EXERCISE REQUIREMENTS => Locate every line in the listing below that contains the string "kern" and copy each of those lines.

Source data:

──────

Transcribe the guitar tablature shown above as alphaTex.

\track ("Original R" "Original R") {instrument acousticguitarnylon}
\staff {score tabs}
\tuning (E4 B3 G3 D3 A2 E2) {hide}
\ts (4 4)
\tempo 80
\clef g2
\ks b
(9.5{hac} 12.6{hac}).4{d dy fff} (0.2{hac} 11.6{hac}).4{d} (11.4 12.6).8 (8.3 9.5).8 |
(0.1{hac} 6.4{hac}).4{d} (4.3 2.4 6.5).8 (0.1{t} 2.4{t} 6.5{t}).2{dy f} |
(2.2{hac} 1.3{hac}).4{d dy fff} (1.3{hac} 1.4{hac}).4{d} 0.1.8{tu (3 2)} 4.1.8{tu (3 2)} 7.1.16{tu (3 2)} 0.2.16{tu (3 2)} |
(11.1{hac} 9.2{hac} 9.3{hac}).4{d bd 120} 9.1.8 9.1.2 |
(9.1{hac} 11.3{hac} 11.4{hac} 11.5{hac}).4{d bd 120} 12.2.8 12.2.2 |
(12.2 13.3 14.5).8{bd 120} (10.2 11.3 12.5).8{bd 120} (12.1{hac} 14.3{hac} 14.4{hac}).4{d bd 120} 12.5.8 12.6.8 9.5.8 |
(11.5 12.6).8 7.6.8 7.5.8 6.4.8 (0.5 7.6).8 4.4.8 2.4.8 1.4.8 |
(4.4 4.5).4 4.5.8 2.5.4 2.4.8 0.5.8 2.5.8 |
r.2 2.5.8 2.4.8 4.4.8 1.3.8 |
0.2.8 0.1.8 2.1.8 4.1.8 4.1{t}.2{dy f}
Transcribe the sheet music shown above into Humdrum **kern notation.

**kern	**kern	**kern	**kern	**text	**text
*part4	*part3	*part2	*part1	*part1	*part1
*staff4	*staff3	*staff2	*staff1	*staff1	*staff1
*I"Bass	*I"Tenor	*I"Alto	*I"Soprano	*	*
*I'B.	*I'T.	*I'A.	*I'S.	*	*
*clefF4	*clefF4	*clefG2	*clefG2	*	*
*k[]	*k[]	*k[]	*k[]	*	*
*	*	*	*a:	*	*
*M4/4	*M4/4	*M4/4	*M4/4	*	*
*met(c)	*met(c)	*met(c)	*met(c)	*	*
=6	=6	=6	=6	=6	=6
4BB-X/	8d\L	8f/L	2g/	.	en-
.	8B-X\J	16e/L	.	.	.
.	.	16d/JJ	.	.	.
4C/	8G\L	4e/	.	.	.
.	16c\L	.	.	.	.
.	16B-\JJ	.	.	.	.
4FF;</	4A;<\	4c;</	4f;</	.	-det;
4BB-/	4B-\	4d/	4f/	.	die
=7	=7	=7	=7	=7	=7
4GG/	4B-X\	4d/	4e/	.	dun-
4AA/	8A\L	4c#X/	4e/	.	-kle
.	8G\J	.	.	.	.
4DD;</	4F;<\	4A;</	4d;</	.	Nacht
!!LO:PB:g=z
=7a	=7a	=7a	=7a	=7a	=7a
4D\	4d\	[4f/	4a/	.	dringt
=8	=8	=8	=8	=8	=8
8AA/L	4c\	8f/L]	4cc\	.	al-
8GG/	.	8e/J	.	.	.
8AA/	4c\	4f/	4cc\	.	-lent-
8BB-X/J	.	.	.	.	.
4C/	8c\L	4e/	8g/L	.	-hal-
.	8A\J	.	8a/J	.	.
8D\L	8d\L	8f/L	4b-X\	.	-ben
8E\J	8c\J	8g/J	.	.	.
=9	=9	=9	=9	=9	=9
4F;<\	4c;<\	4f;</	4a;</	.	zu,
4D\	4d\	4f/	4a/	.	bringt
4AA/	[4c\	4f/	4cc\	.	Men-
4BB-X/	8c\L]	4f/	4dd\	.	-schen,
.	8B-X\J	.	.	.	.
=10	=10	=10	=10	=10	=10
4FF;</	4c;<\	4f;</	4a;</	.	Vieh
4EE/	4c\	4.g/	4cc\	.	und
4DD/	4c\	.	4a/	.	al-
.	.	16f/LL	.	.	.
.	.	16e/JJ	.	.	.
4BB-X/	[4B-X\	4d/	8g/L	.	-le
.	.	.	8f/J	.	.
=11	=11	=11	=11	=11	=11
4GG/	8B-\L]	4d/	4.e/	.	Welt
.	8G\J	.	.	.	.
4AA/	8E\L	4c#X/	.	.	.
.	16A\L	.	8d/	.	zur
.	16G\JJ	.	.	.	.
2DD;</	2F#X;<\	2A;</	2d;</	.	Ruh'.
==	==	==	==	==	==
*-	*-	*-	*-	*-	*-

──────

EXERCISE RESPONSE =>
Transcribe the sheet music shown above into Humdrum **kern notation.
**kern	**kern	**kern	**kern	**text	**text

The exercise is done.